### [Data for review]
================================

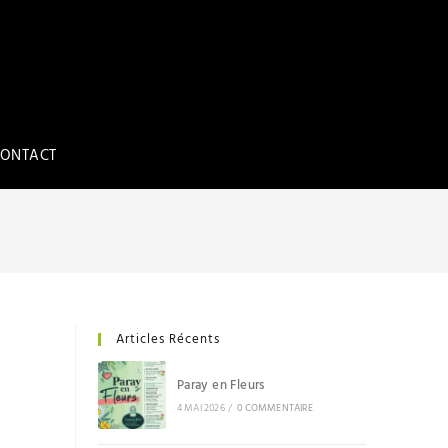
ONTACT
Articles Récents
Paray en Fleurs
4 MAI 2026
/
0 COMMENTAIRE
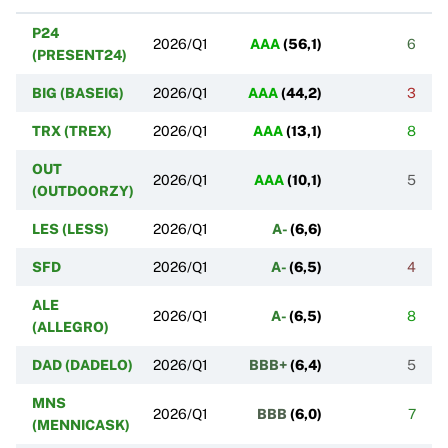
P24
2026/Q1
AAA
(
56,1
)
6
(PRESENT24)
BIG (BASEIG)
2026/Q1
AAA
(
44,2
)
3
TRX (TREX)
2026/Q1
AAA
(
13,1
)
8
OUT
2026/Q1
AAA
(
10,1
)
5
(OUTDOORZY)
LES (LESS)
2026/Q1
A-
(
6,6
)
SFD
2026/Q1
A-
(
6,5
)
4
ALE
2026/Q1
A-
(
6,5
)
8
(ALLEGRO)
DAD (DADELO)
2026/Q1
BBB+
(
6,4
)
5
MNS
2026/Q1
BBB
(
6,0
)
7
(MENNICASK)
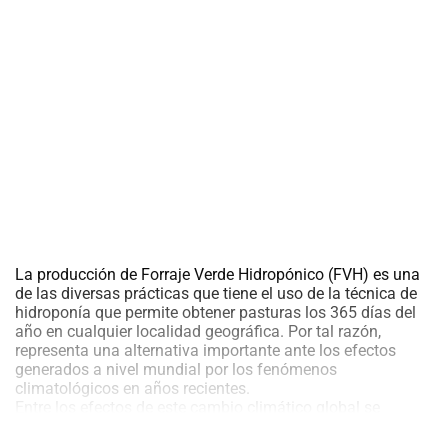
al
boletín
Acuicultura
Agricultura
de
precisión
Apicultura
Avicultura
Cultivos
Ganadería
Hidroponía
La producción de Forraje Verde Hidropónico (FVH) es una
Pastos
de las diversas prácticas que tiene el uso de la técnica de
y
hidroponía que permite obtener pasturas los 365 días del
Forrajes
Ovinos
año en cualquier localidad geográfica. Por tal razón,
y
representa una alternativa importante ante los efectos
caprinos
Porcino
generados a nivel mundial por los fenómenos
climatológicos en años recientes.
Post-
Entre los efectos de este cambio climático global se
Cosecha
encuentra el incremento en la variabilidad de las lluvias, la
erosión del suelo, fallo en el balance hídrico; además de la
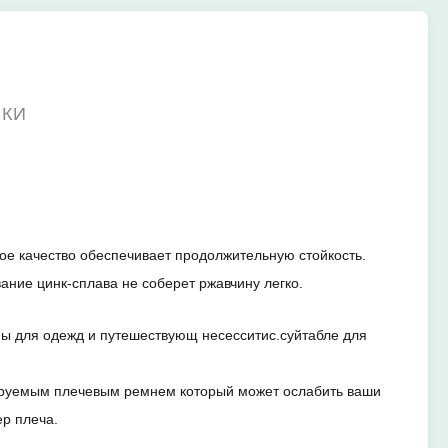
ИКИ
ное качество обеспечивает продолжительную стойкость.
ание цинк-сплава не соберет ржавчину легко.
ны для одежд и путешествующ несесситис.суйтабле для
лируемым плечевым ремнем который может ослабить ваши
ер плеча.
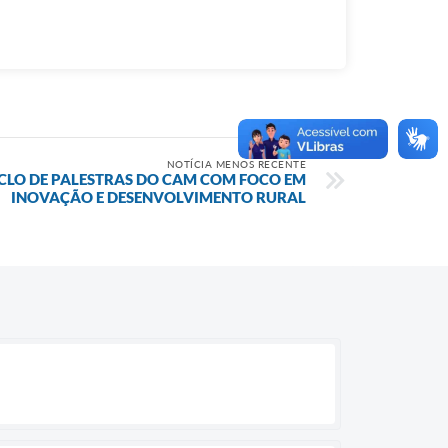
NOTÍCIA MENOS RECENTE
CICLO DE PALESTRAS DO CAM COM FOCO EM
INOVAÇÃO E DESENVOLVIMENTO RURAL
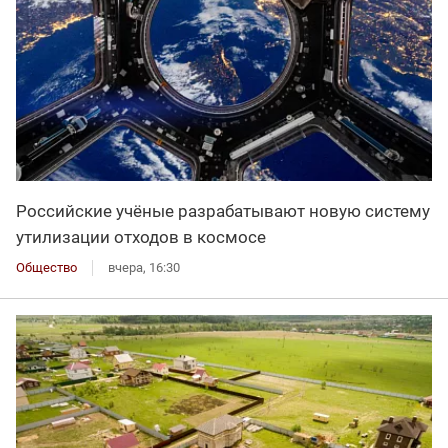
Российские учёные разрабатывают новую систему
утилизации отходов в космосе
Общество
вчера, 16:30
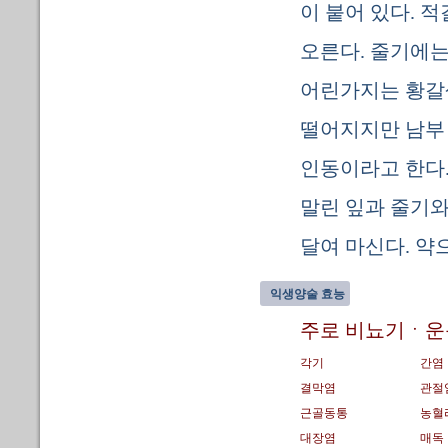
이 붙어 있다. 
오른다. 줄기에는
어린가지는 황갈색
떨어지지만 남부
인동이라고 한다.
말린 잎과 줄기와
달여 마신다. 약
익생양술 효능
주로 비뇨기ㆍ운
각기
간염
결막염
관절
근골동통
농혈
대장염
매독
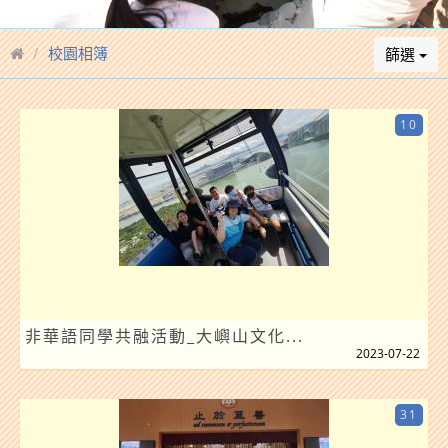
校園相簿
篩選
10
非華語同學共融活動_大嶼山文化...
2023-07-22
31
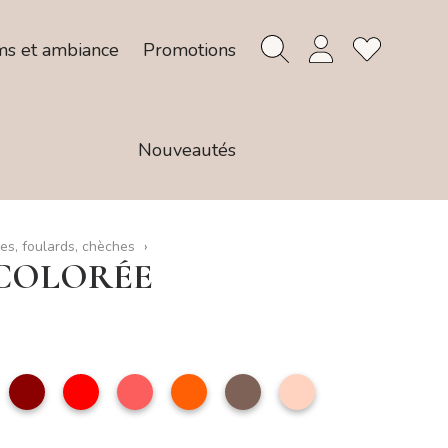
ms et ambiance
Promotions
Nouveautés
es, foulards, chèches
COLORÉE
ert
Rouge
Rouge
Nacarat
Orange
taupe
nude
oncé
foncé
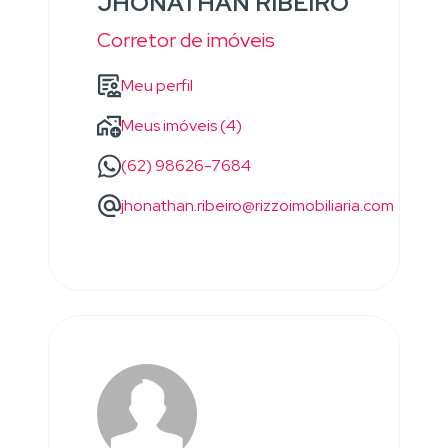
JHONATHAN RIBEIRO
Corretor de imóveis
Meu perfil
Meus imóveis (4)
(62) 98626-7684
jhonathan.ribeiro@rizzoimobiliaria.com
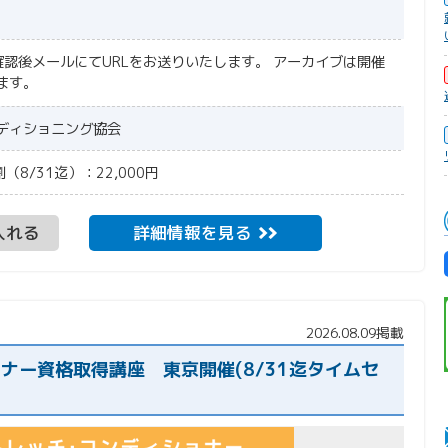
確認後メールにてURLをお送りいたします。
アーカイブは開催
ます。
ディショニング協会
（8/31迄）：22,000円
入れる
詳細情報を見る
2026.08.09掲載
ョナー資格取得講座 東京開催(8/31迄タイムセ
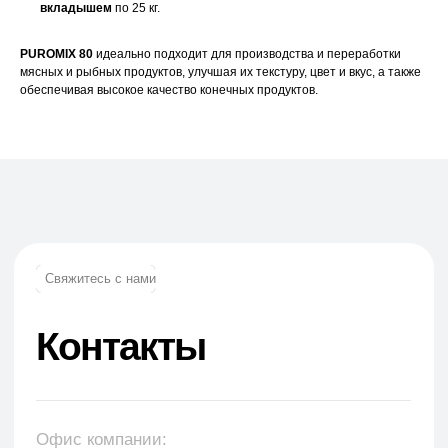
+7 (965) 881-85-55
вкладышем
по 25 кг.
+7 (927) 911-53-50
trade.prime@mail.ru
trade.prime98@list.ru
PUROMIX 80
идеально подходит для производства и переработки
мясных и рыбных продуктов, улучшая их текстуру, цвет и вкус, а также
E-mail:
обеспечивая высокое качество конечных продуктов.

================================

Print the entries above exactly, leaving pictures out.

ONTACT
Articles Récents
Paray en Fleurs
4 MAI 2026
/
0 COMMENTAIRE
P24
2026/Q1
AAA
(
56,1
)
6
(PRESENT24)
BIG (BASEIG)
2026/Q1
AAA
(
44,2
)
3
TRX (TREX)
2026/Q1
AAA
(
13,1
)
8
OUT
2026/Q1
AAA
(
10,1
)
5
(OUTDOORZY)
LES (LESS)
2026/Q1
A-
(
6,6
)
SFD
2026/Q1
A-
(
6,5
)
4
ALE
2026/Q1
A-
(
6,5
)
8
(ALLEGRO)
DAD (DADELO)
2026/Q1
BBB+
(
6,4
)
5
MNS
2026/Q1
BBB
(
6,0
)
7
(MENNICASK)
al
boletín
Acuicultura
Agricultura
de
precisión
Apicultura
Avicultura
Cultivos
Ganadería
Hidroponía
La producción de Forraje Verde Hidropónico (FVH) es una
Pastos
de las diversas prácticas que tiene el uso de la técnica de
y
hidroponía que permite obtener pasturas los 365 días del
Forrajes
Ovinos
año en cualquier localidad geográfica. Por tal razón,
y
representa una alternativa importante ante los efectos
caprinos
Porcino
generados a nivel mundial por los fenómenos
climatológicos en años recientes.
Post-
Entre los efectos de este cambio climático global se
Cosecha
encuentra el incremento en la variabilidad de las lluvias, la
erosión del suelo, fallo en el balance hídrico; además de la
ИКИ
ное качество обеспечивает продолжительную стойкость.
ание цинк-сплава не соберет ржавчину легко.
ны для одежд и путешествующ несесситис.суйтабле для
лируемым плечевым ремнем который может ослабить ваши
ер плеча.
NOTÍCIA MENOS RECENTE
CICLO DE PALESTRAS DO CAM COM FOCO EM
INOVAÇÃO E DESENVOLVIMENTO RURAL
Российские учёные разрабатывают новую систему
утилизации отходов в космосе
Общество
вчера, 16:30
이 붙어 있다. 
오른다. 줄기에는
어린가지는 황갈색
떨어지지만 남부
인동이라고 한다.
말린 잎과 줄기와
달여 마신다. 약
익생양술 효능
주로 비뇨기ㆍ운
각기
간염
결막염
관절
근골동통
농혈
대장염
매독
校園相簿
篩選
10
非華語同學共融活動_大嶼山文化...
2023-07-22
31
ms et ambiance
Promotions
Nouveautés
es, foulards, chèches
COLORÉE
ert
Rouge
Rouge
Nacarat
Orange
taupe
nude
oncé
foncé
JHONATHAN RIBEIRO
Corretor de imóveis
Meu perfil
Meus imóveis (4)
(62) 98626-7684
jhonathan.ribeiro@rizzoimobiliaria.com
確認後メールにてURLをお送りいたします。
アーカイブは開催
ます。
ディショニング協会
（8/31迄）：22,000円
入れる
詳細情報を見る
2026.08.09掲載
ョナー資格取得講座 東京開催(8/31迄タイムセ
+7 (965) 881-85-55
вкладышем
по 25 кг.
+7 (927) 911-53-50
trade.prime@mail.ru
trade.prime98@list.ru
PUROMIX 80
идеально подходит для производства и переработки
мясных и рыбных продуктов, улучшая их текстуру, цвет и вкус, а также
E-mail:
обеспечивая высокое качество конечных продуктов.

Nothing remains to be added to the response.